WPA2 is an advanced protocol certified by the Wi-Fi alliance. This protocol fulfills the mandatory requirements of IEE 822.11i standard, and it uses the AES algorithm for encryption.
Wi-Fi implementations are based on IEEE standards, an international organization known as, Wi-Fi alliance promotes Wi-Fi standards.
Note
Wi-Fi alliance is a non-profit organization that supports IEEE wireless standards. Here is the information about the Wi-Fi alliance as published on their website.
The Wi-Fi Alliance is a global, non-profit industry association of more than 300 member companies devoted to promoting the growth of Wireless Local Area Networks (WLANs). With the aim of enhancing the user experience for wireless portable, mobile, and home entertainment devices, the Wi-Fi Alliance's testing and certification programs help ensure the interoperability of WLAN products based on the IEEE 802.11 specification.
Bluetooth is a wireless protocol for short-range communications of fixed or portable computers and mobile devices. It uses 2.4GHz short-range radio frequency bandwidth for communication between mobile devices, computers, printers, GPS and more. Bluetooth uses custom block ciphers for confidentiality and authentication.

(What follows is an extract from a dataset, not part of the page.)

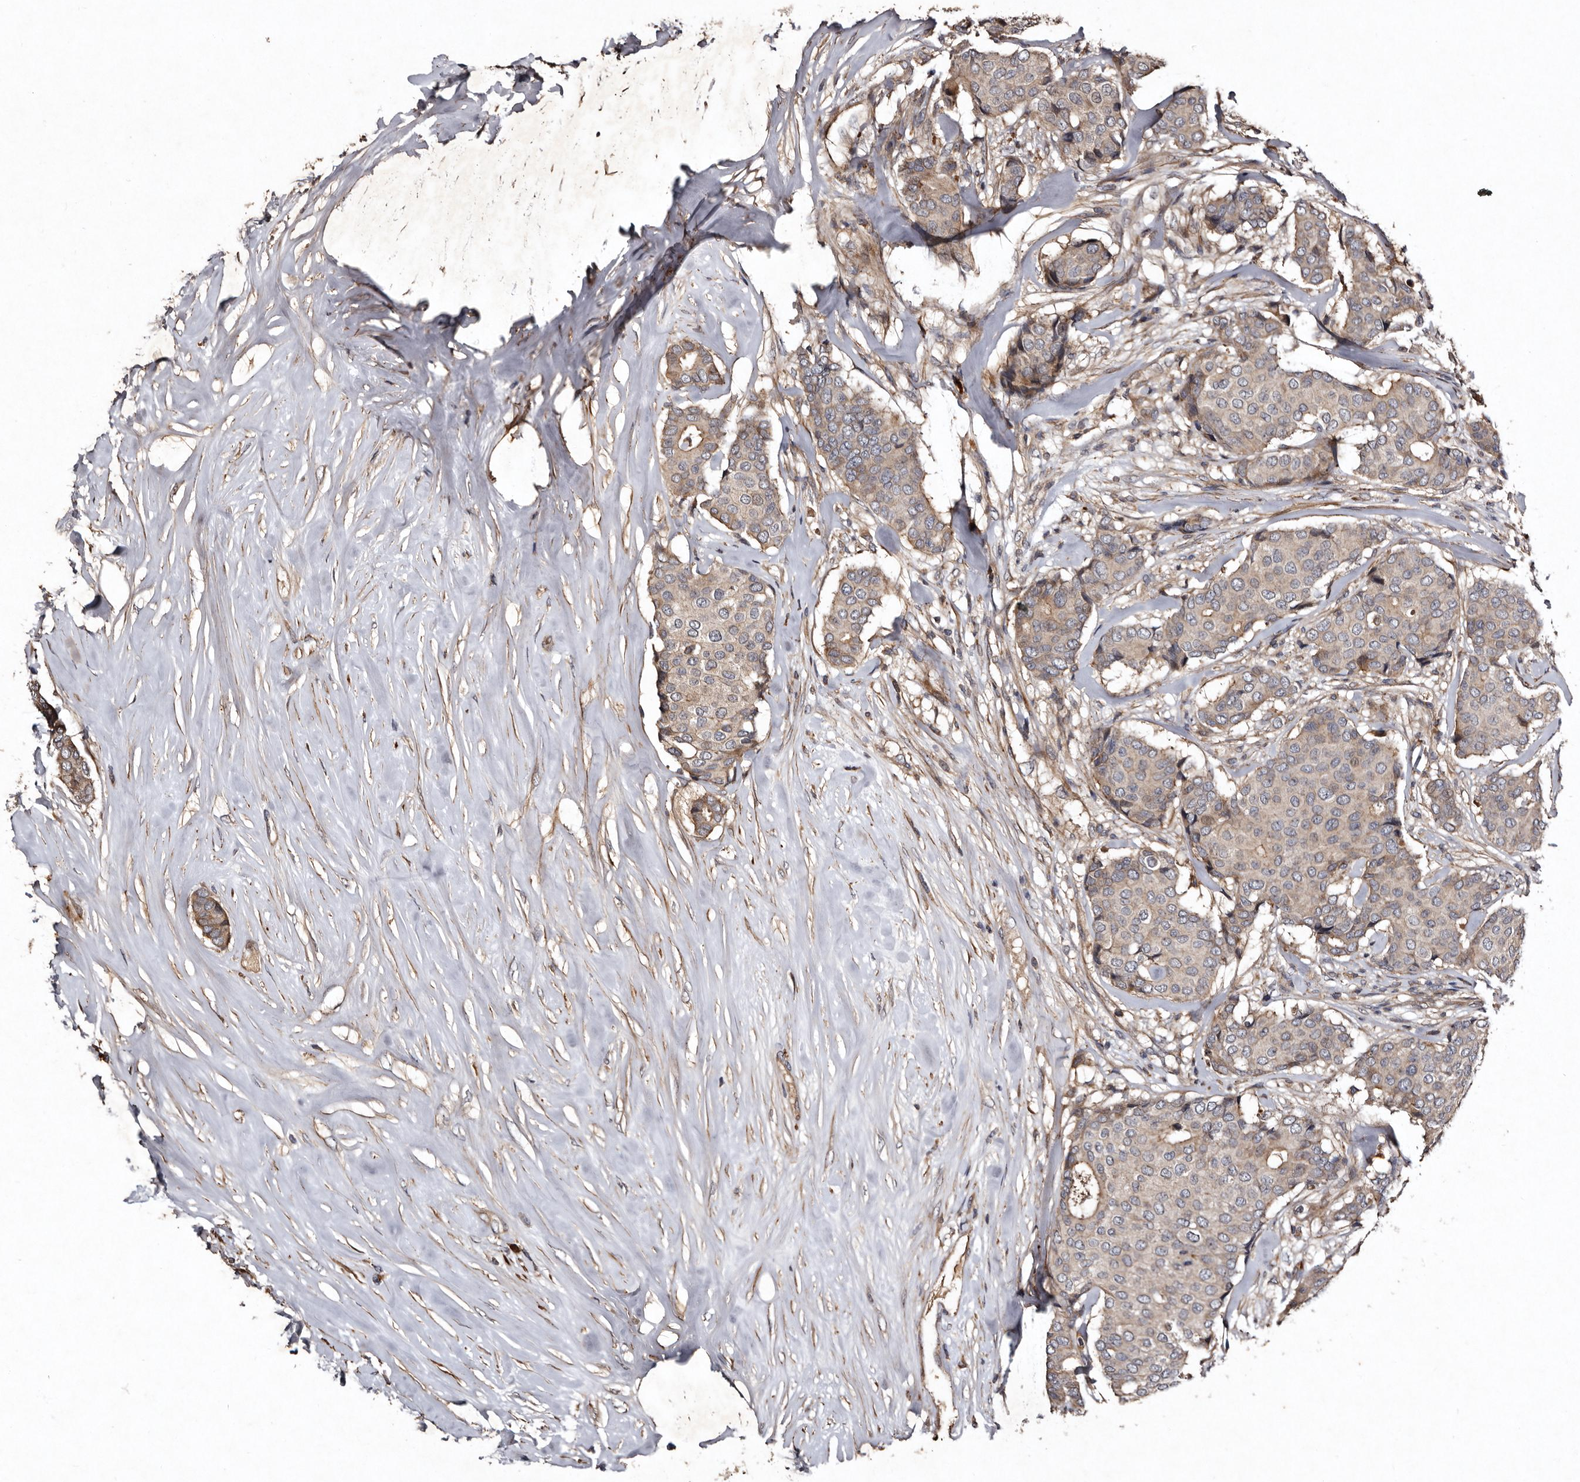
{"staining": {"intensity": "weak", "quantity": "<25%", "location": "cytoplasmic/membranous"}, "tissue": "breast cancer", "cell_type": "Tumor cells", "image_type": "cancer", "snomed": [{"axis": "morphology", "description": "Duct carcinoma"}, {"axis": "topography", "description": "Breast"}], "caption": "This is an immunohistochemistry photomicrograph of human breast cancer. There is no staining in tumor cells.", "gene": "PRKD3", "patient": {"sex": "female", "age": 75}}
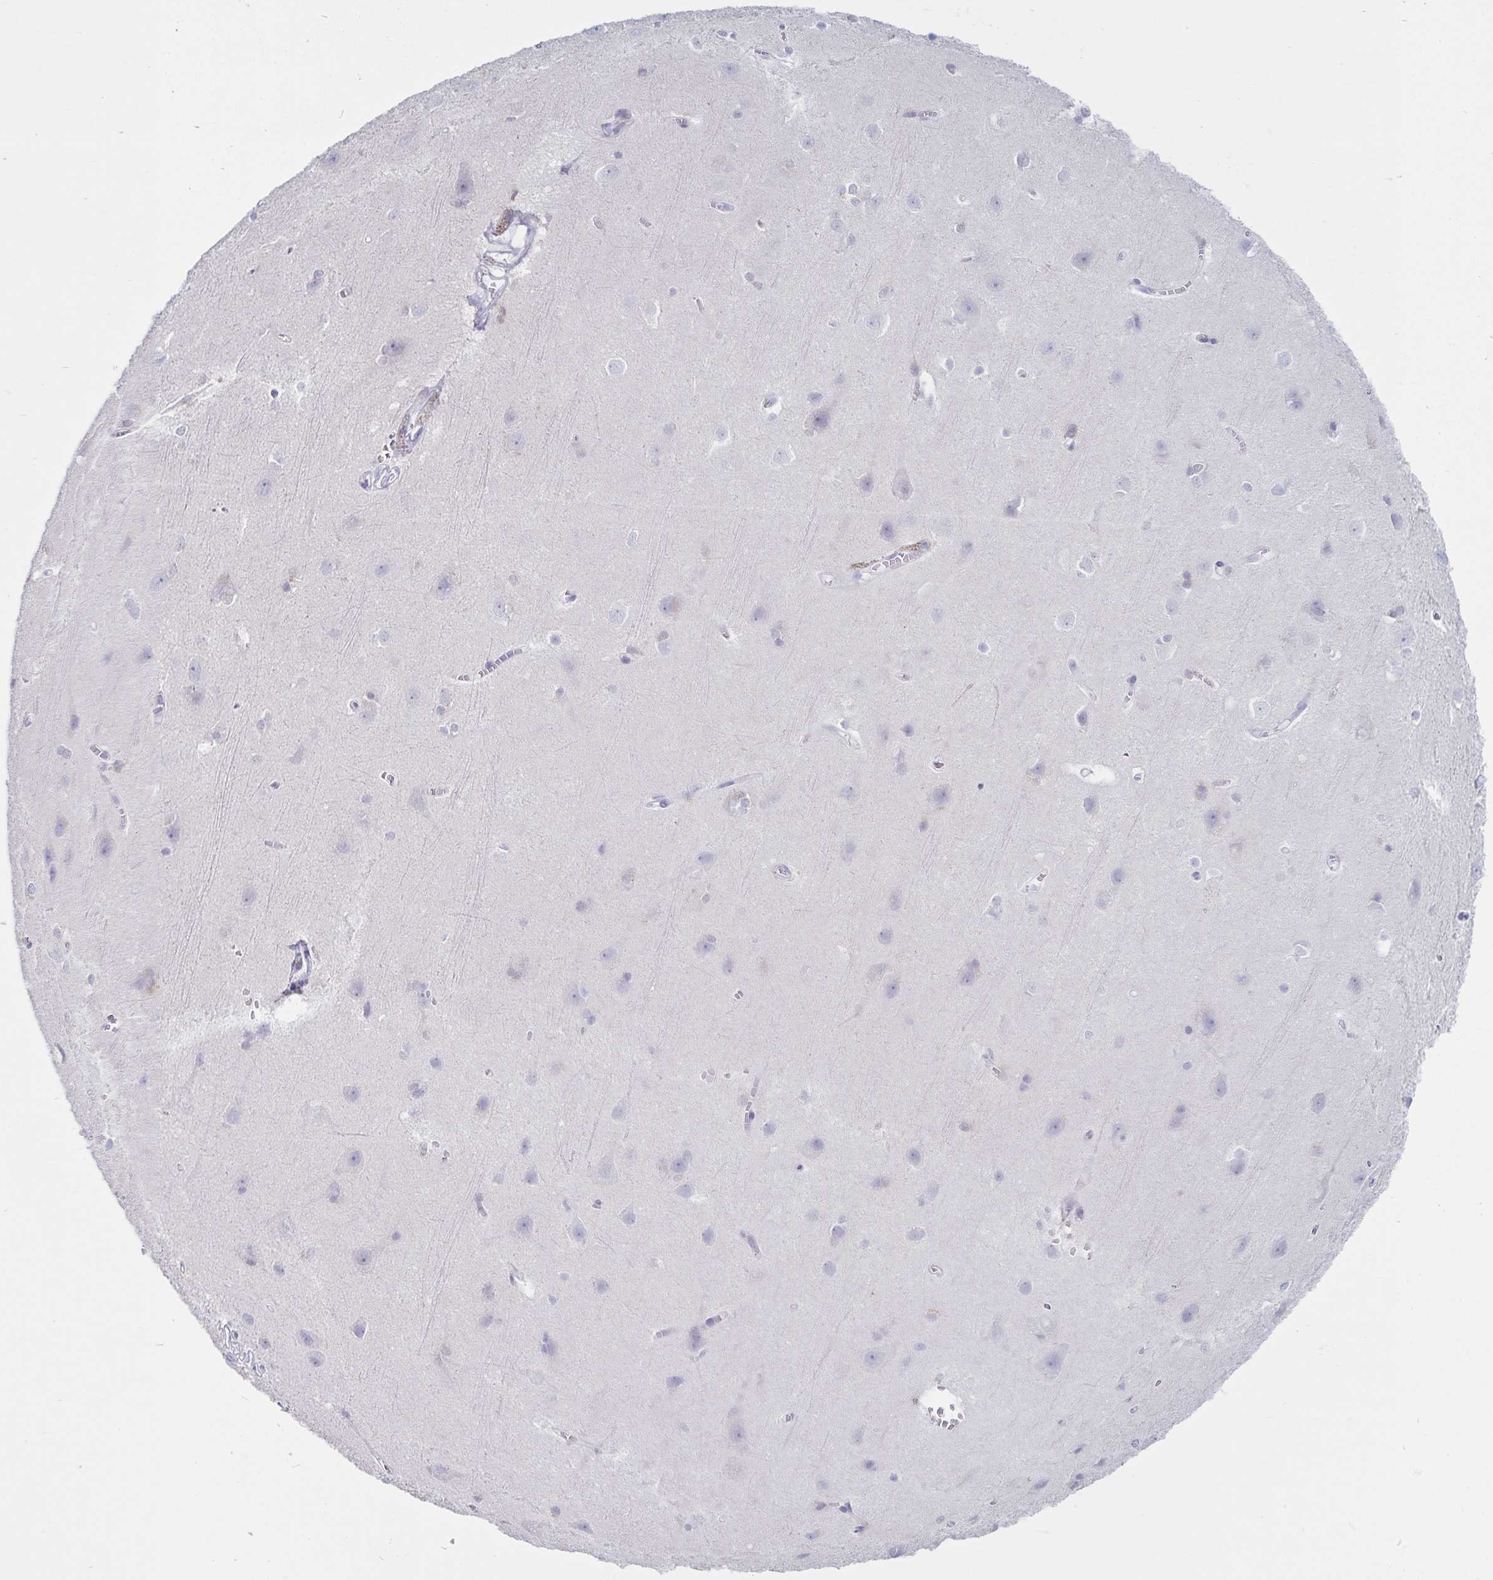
{"staining": {"intensity": "negative", "quantity": "none", "location": "none"}, "tissue": "cerebral cortex", "cell_type": "Endothelial cells", "image_type": "normal", "snomed": [{"axis": "morphology", "description": "Normal tissue, NOS"}, {"axis": "topography", "description": "Cerebral cortex"}], "caption": "This is an immunohistochemistry photomicrograph of normal cerebral cortex. There is no staining in endothelial cells.", "gene": "GNLY", "patient": {"sex": "male", "age": 37}}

We'll cover one of the most important federal standards, titled Security Requirements for Cryptographic Modules, FIPS-140 series, in the this section.
Note
As per the published information, the Federal Information Processing Standards Publication Series of the National Institute of Standards and Technology (NIST) is the official series of publications relating to standards and guidelines, adopted and promulgated under the provisions of Section 111(d) of the Federal Property and Administrative Services Act of 1949, as amended by the Computer Security Act of 1987, Public Law 100-235. These mandates have given the Secretary of Commerce and NIST important responsibilities for improving the utilization and management of computer and related telecommunications systems in the Federal Government. NIST, through its Computer Systems Laboratory, provides leadership, technical guidance, and coordination of government efforts in the development of standards and guidelines in these areas.
The core structure of FIPS140 recommends four security levels for cryptographic modules that protect sensitive information in federal systems, such as computer and telecommunication systems that include voice systems as well. These levels are qualitative in increasing order-level 1 being the lowest and level 4 the highest.
The following are brief descriptions of the FIPS140 levels:
- FIPS140 Security Level 1: This is a basic or the lowest level of security that prescribes basic security requirements for a cryptographic module, such as using at least one approved cryptographic algorithm. This level does not emphasize physical security.
- FIPS140 Security Level 2: Tamper evidence mechanisms is the requirement in this level. This enhances the physical security of the device. Tamper-evident seals or coatings should be used to physically protect the device or storage that contains the cryptographic module. This level also emphasizes the implementation of role-based authentication as a minimum requirement.
- FIPS140 Security Level 3: The primary requirement is preventing an intruder from gaining access to the cryptographic modules and the Critical Security Parameters (CSP) contained within. This level prescribes high probability of detection and response mechanisms for physical attacks. This level emphasizes identity-based authentication.
- FIPS140 Security Level 4: This is the highest level and physical security mechanisms provide a complete envelope of protection around the cryptographic module with the intent of detecting and responding to all unauthorized attempts at physical access. This level requires a two-factor authentication. This level also requires the control of environmental conditions, such as preventing damage to cryptographic modules due to temperature, heat, and voltage.